» PROVIDED MATERIAL
* * * * * * * * *

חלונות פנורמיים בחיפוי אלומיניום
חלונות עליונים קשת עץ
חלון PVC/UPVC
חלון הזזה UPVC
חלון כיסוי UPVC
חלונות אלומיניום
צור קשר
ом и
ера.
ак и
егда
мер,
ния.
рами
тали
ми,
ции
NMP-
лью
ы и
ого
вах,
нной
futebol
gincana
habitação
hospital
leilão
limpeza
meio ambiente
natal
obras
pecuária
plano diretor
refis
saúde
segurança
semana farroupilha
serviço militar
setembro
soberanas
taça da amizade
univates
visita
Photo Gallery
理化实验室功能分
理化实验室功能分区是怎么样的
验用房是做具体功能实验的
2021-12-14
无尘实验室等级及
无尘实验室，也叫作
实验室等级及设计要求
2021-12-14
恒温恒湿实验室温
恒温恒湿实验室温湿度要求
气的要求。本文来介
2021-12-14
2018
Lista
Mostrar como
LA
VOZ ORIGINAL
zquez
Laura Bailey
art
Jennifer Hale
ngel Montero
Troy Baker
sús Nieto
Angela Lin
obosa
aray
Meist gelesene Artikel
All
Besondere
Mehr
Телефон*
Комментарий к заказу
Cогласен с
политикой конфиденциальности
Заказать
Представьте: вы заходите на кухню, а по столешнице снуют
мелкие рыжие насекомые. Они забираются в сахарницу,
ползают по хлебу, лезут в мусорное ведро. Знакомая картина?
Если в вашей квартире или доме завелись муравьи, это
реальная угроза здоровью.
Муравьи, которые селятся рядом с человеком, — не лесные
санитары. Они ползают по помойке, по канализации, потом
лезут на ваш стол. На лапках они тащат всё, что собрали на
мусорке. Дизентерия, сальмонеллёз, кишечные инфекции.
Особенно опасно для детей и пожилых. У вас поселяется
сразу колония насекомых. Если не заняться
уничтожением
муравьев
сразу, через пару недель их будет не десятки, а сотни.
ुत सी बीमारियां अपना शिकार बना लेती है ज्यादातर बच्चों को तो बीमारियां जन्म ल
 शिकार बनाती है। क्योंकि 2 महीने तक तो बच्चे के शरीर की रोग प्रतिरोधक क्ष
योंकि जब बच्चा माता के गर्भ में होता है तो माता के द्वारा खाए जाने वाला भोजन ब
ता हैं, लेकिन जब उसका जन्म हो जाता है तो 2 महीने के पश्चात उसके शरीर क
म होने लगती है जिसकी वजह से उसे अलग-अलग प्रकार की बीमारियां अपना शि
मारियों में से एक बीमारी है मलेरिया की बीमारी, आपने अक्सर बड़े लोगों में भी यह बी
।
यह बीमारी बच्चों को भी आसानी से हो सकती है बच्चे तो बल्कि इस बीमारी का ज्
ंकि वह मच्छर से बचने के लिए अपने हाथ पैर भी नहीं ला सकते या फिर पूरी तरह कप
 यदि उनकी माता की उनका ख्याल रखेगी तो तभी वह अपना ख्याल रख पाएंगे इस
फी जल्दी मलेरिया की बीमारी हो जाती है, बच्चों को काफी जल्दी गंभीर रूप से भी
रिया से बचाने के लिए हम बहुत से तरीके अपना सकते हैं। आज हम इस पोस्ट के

* * * * * * * * *

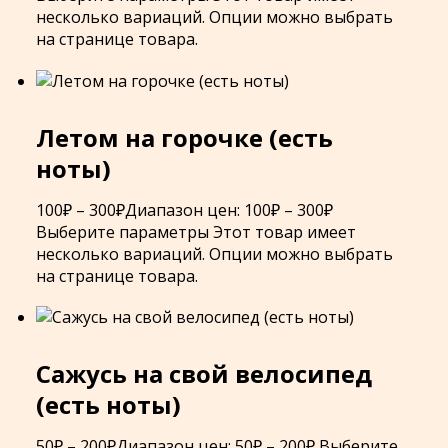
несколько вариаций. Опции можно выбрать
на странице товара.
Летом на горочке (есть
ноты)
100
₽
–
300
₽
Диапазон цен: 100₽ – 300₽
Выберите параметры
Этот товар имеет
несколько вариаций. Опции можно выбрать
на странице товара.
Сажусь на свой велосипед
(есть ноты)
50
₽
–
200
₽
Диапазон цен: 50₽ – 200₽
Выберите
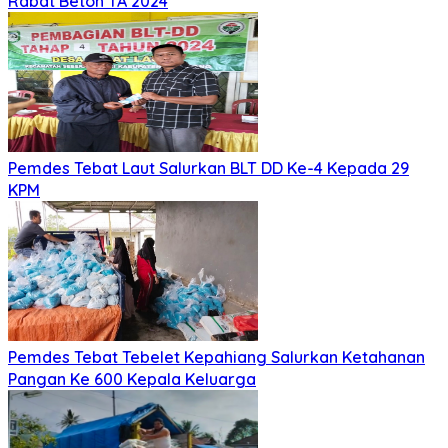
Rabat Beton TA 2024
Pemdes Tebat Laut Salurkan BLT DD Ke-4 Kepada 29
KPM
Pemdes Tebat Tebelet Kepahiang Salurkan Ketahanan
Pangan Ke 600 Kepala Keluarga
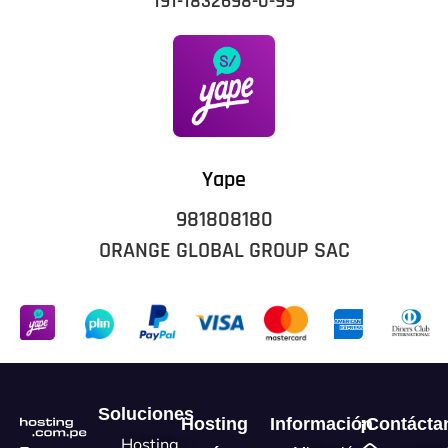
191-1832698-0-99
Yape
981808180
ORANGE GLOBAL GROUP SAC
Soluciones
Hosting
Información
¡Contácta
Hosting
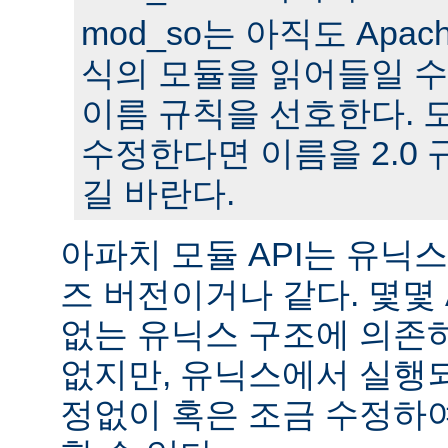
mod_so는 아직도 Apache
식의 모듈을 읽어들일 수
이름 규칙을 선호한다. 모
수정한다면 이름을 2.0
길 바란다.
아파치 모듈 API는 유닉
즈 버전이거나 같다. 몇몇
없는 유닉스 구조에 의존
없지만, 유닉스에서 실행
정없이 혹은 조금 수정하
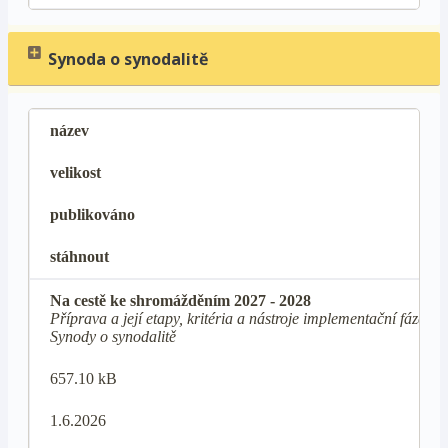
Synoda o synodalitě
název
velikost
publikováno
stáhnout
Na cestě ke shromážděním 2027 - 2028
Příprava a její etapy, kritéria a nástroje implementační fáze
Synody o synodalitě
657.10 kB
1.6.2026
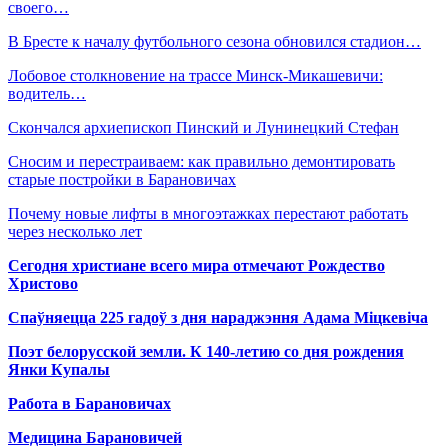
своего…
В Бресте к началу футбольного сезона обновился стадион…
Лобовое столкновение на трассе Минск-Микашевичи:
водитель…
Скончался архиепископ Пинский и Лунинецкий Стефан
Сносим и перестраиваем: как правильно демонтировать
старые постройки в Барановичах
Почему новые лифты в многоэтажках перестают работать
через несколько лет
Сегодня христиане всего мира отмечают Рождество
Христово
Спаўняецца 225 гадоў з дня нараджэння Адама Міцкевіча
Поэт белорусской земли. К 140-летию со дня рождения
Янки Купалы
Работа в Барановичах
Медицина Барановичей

* * * * * * * * *

» JOB ITEM
For this exercise, reproduce exactly the lines of the records above from the one with "publikováno" up to and including the one with "Медицина Барановичей", without pictures.

» WRITTEN REPLY
publikováno
stáhnout
Na cestě ke shromážděním 2027 - 2028
Příprava a její etapy, kritéria a nástroje implementační fáze
Synody o synodalitě
657.10 kB
1.6.2026
своего…
В Бресте к началу футбольного сезона обновился стадион…
Лобовое столкновение на трассе Минск-Микашевичи:
водитель…
Скончался архиепископ Пинский и Лунинецкий Стефан
Сносим и перестраиваем: как правильно демонтировать
старые постройки в Барановичах
Почему новые лифты в многоэтажках перестают работать
через несколько лет
Сегодня христиане всего мира отмечают Рождество
Христово
Спаўняецца 225 гадоў з дня нараджэння Адама Міцкевіча
Поэт белорусской земли. К 140-летию со дня рождения
Янки Купалы
Работа в Барановичах
Медицина Барановичей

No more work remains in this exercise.